Mais uma conquista social

Não compete ao Estado, nem muito menos a grupos de interesses morais ou religiosos, limitar a liberdade individual dos seus cidadãos.

A dimensão da legalização do aborto na Irlanda é um acontecimento importante. A enorme participação, a diferença de votos e a coerência do voto em todo o território deitaram abaixo uma das grandes violências institucionalizadas contra metade da população de um país.

Durante 35 anos repetiram-se os mesmos argumentos que já se tinham ouvido em muitos outros pontos do globo (como em Portugal): que a vida humana é inviolável, que a liberalização iria provocar o disparar do número de abortos, que a sociedade se iria tornar mais devassa. Tudo para disfarçar um garrote do patriarcado sobre o direito da mulher ao seu próprio corpo, algo inaceitável na Europa civilizada do século XXI.

Finalmente terminou. A tendência das sociedades mais desenvolvidas é assumirem que as escolhas individuais são exactamente isso, individuais. Não compete ao Estado, nem muito menos a grupos de interesses morais ou religiosos, limitar a liberdade individual dos seus cidadãos. E isto porque a liberdade individual tende a andar a par com a tolerância e o progresso social, o que por regra está em linha com o aumento da literacia e redução da ignorância.

Esta reflexão ocorre numa semana decisiva para perceber o que vai acontecer à eutanásia em Portugal. Apesar da aprovação tardia da lei do aborto, a gestão social dos vários direitos tem sido quase exemplar — até porque a grande percentagem de portugueses que se declara católica tem o bom senso de não deixar que isso afecte a sua sensatez e por isso tem sido possível uma tranquila evolução, ainda que lenta, dos direitos sociais. Agora volta a ver--se o mesmo cenário: a união dos sectores conservadores compostos por comunistas e católicos está a tentar limitar, enquanto for possível, mais uma conquista social.

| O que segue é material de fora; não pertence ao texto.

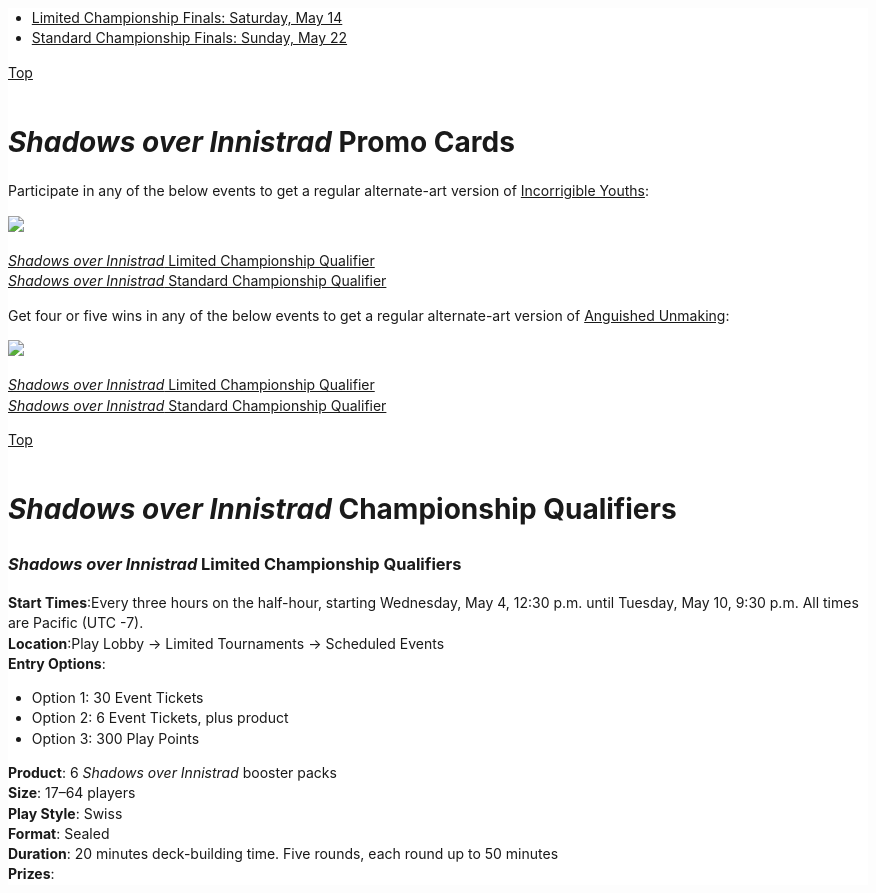 
* [Limited Championship Finals: Saturday, May 14](#ltdfinals)
* [Standard Championship Finals: Sunday, May 22](#strdfinals)


[Top](#top)


*Shadows over Innistrad* Promo Cards
====================================


Participate in any of the below events to get a regular alternate-art version of [Incorrigible Youths](http://gatherer.wizards.com/Pages/Card/Details.aspx?name=Incorrigible+Youths):


![](https://media.wizards.com/2016/mtgo/card_promo_SOI_Champ_incorrigible_youths.png)


[*Shadows over Innistrad* Limited Championship Qualifier](#ltdqualifier)  
[*Shadows over Innistrad* Standard Championship Qualifier](#strdqualifier)


Get four or five wins in any of the below events to get a regular alternate-art version of [Anguished Unmaking](http://gatherer.wizards.com/Pages/Card/Details.aspx?name=Anguished+Unmaking):


![](https://media.wizards.com/2016/mtgo/card_promo_SOI_Champ_anguished_unmaking.png)


[*Shadows over Innistrad* Limited Championship Qualifier](#ltdqualifier)  
[*Shadows over Innistrad* Standard Championship Qualifier](#strdqualifier)




[Top](#top)


*Shadows over Innistrad* Championship Qualifiers
================================================



### *Shadows over Innistrad* Limited Championship Qualifiers


**Start Times**:Every three hours on the half-hour, starting Wednesday, May 4, 12:30 p.m. until Tuesday, May 10, 9:30 p.m. All times are Pacific (UTC -7).  
**Location**:Play Lobby -> Limited Tournaments -> Scheduled Events  
**Entry Options**:


* Option 1: 30 Event Tickets
* Option 2: 6 Event Tickets, plus product
* Option 3: 300 Play Points

**Product**: 6 *Shadows over Innistrad* booster packs  
**Size**: 17–64 players  
**Play Style**: Swiss  
**Format**: Sealed  
**Duration**: 20 minutes deck-building time. Five rounds, each round up to 50 minutes  
**Prizes**:
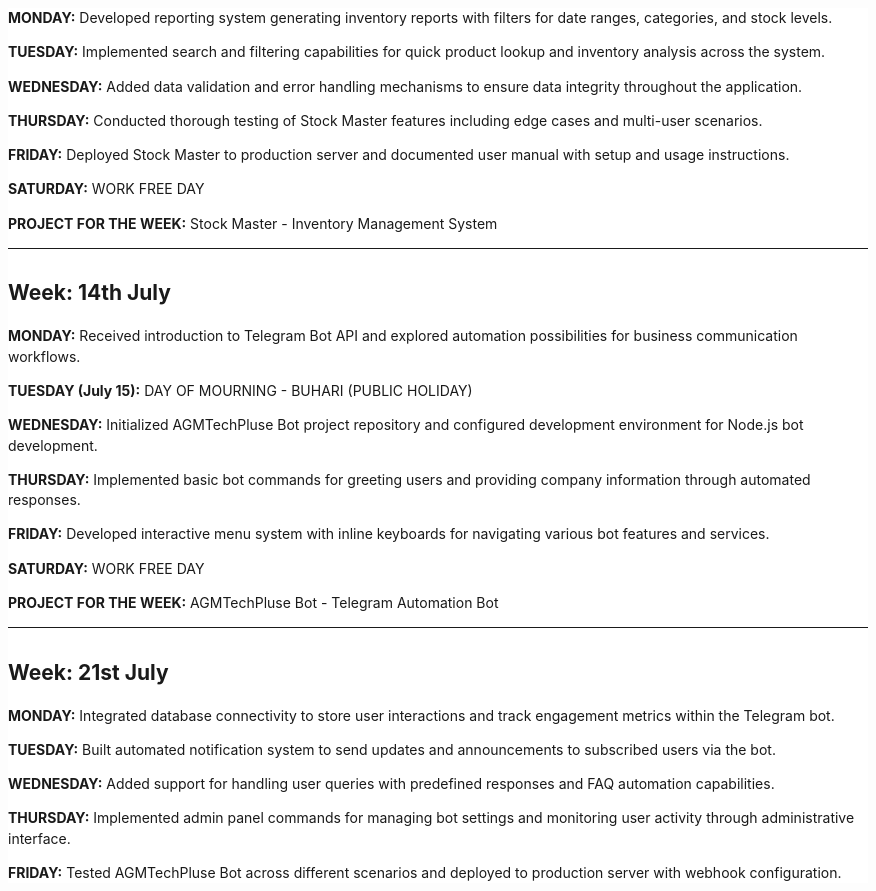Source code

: **MONDAY:** Developed reporting system generating inventory reports with filters for date ranges, categories, and stock levels.

**TUESDAY:** Implemented search and filtering capabilities for quick product lookup and inventory analysis across the system.

**WEDNESDAY:** Added data validation and error handling mechanisms to ensure data integrity throughout the application.

**THURSDAY:** Conducted thorough testing of Stock Master features including edge cases and multi-user scenarios.

**FRIDAY:** Deployed Stock Master to production server and documented user manual with setup and usage instructions.

**SATURDAY:** WORK FREE DAY

**PROJECT FOR THE WEEK:** Stock Master - Inventory Management System

---

## Week: 14th July

**MONDAY:** Received introduction to Telegram Bot API and explored automation possibilities for business communication workflows.

**TUESDAY (July 15):** DAY OF MOURNING - BUHARI (PUBLIC HOLIDAY)

**WEDNESDAY:** Initialized AGMTechPluse Bot project repository and configured development environment for Node.js bot development.

**THURSDAY:** Implemented basic bot commands for greeting users and providing company information through automated responses.

**FRIDAY:** Developed interactive menu system with inline keyboards for navigating various bot features and services.

**SATURDAY:** WORK FREE DAY

**PROJECT FOR THE WEEK:** AGMTechPluse Bot - Telegram Automation Bot

---

## Week: 21st July

**MONDAY:** Integrated database connectivity to store user interactions and track engagement metrics within the Telegram bot.

**TUESDAY:** Built automated notification system to send updates and announcements to subscribed users via the bot.

**WEDNESDAY:** Added support for handling user queries with predefined responses and FAQ automation capabilities.

**THURSDAY:** Implemented admin panel commands for managing bot settings and monitoring user activity through administrative interface.

**FRIDAY:** Tested AGMTechPluse Bot across different scenarios and deployed to production server with webhook configuration.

Em Portugal como na Irlanda, no aborto como na eutanásia, trata-se de um direito do indivíduo em que o Estado se deve intrometer o menos possível. É importante ter isto em conta quando se ouvem argumentos que presumem a inviolabilidade da vida humana, porque o primado do direito pessoal se sobrepõe a uma suposta lógica ética que se aplique de forma genérica. Ainda há muito para fazer, porque os direitos sociais nunca estão plenamente conquistados — e o movimento #MeToo está aí para recordar que não chega a letra de lei para garantir a plenitude dos direitos.